• _Study questions_
[a] In the CUC exam thread, what score did the poster's doctor get on the exam?
[b] Summarize the CUC exam thread in two sentences.
[c] Reproduce the CUC exam thread word for word from "For those of" to "for your help/comments.".
== Text segment
# CUC Exam



## wweaver34 (Dec 15, 2011)

I took the CUC exam twice last year.  I made a 67 on the first exam and a 69 on the second exam!!  I've been in Urology for 10 1/2 years now and I know what I'm doing!! My doctor then took the exam and he made a 72!!  (which made me feel some better  )In the "real world" we are not limited to only using coding books.  As I'm sure you know, there are many resources out there to help us with any coding questions we may have.  We use the Bundling Matrix available on the AUA Coding Today's website at least weekly.

For those of you that HAVE taken the CUC exam and PASSED, what resources did you use for the exam.  I purchased the study guide and practicum that were both available through the AAPC (these were purchased last year, so I do plan on purchasing the ones out there now, I'm not sure if they are the same or not).  I want to be "ready" this time when I take the exam, to hopefully pass it the first time!

Thanks in advance for your help/comments.

Wendy Weaver, CPC
Practice Manager
Urology Clinic of South Alabama, LLC


----------



## KellyLR (Dec 17, 2011)
====
== Data excerpts
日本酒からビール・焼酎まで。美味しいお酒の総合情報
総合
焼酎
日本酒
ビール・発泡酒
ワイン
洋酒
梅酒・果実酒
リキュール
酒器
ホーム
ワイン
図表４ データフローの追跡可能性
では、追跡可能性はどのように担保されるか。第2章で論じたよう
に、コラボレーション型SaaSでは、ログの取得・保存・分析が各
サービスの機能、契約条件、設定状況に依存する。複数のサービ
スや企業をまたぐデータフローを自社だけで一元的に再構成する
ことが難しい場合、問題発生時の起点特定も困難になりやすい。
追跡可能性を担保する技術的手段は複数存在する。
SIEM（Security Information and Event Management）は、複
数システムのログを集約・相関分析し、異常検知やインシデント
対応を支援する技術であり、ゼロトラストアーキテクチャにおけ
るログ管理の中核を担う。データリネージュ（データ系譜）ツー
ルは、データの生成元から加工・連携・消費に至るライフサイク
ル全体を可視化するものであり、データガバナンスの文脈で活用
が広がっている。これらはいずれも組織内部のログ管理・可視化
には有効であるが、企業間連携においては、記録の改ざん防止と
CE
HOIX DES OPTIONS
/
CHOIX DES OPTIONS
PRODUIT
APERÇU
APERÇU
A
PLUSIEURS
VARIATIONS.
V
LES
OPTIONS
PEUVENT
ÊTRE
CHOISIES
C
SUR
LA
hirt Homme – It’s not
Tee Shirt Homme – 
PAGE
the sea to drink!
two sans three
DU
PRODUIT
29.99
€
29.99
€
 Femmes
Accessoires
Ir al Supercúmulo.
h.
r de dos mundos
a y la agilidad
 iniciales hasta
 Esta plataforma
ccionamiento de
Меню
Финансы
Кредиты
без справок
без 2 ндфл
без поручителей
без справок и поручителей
====
== Data excerpts
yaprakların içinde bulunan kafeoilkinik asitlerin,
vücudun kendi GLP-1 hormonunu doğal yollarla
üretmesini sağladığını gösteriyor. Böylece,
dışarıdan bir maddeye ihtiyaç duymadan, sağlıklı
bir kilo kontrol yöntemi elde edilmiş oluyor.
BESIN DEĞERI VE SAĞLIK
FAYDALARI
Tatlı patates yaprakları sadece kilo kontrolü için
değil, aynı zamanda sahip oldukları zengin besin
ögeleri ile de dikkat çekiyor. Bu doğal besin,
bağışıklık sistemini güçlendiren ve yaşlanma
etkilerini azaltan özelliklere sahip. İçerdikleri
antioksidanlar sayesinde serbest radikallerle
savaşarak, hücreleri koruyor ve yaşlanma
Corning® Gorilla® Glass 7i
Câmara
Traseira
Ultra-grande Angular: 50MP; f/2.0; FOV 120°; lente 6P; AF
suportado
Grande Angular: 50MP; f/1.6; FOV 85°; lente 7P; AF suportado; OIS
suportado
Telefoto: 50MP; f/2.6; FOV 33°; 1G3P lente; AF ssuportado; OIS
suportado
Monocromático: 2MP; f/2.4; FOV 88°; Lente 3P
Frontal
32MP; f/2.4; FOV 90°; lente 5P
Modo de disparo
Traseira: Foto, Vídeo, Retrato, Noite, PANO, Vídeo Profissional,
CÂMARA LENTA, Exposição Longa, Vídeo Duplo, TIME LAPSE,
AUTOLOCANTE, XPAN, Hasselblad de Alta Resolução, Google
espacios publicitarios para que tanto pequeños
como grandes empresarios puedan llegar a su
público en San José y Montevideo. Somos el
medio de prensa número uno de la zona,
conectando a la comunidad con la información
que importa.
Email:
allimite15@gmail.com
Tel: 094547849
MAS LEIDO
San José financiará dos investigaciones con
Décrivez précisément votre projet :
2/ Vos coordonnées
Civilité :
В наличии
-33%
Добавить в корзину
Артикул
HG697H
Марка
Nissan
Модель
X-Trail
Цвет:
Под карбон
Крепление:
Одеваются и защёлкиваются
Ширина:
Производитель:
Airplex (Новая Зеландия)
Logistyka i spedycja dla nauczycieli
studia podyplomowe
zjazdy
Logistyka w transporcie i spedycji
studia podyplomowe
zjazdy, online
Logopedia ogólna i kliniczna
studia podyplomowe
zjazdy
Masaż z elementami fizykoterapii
====
• _Numbered responses_
[a] 72

[b] A urology practice manager with 10 1/2 years in the field reports scoring 67 and 69 on two attempts at the CUC exam, while the poster's doctor scored 72, and notes that real-world coding relies on resources beyond coding books. The poster asks those who have passed which resources they used, mentioning that the study guide and practicum from the AAPC were purchased last year.

[c]
For those of you that HAVE taken the CUC exam and PASSED, what resources did you use for the exam.  I purchased the study guide and practicum that were both available through the AAPC (these were purchased last year, so I do plan on purchasing the ones out there now, I'm not sure if they are the same or not).  I want to be "ready" this time when I take the exam, to hopefully pass it the first time!

Thanks in advance for your help/comments.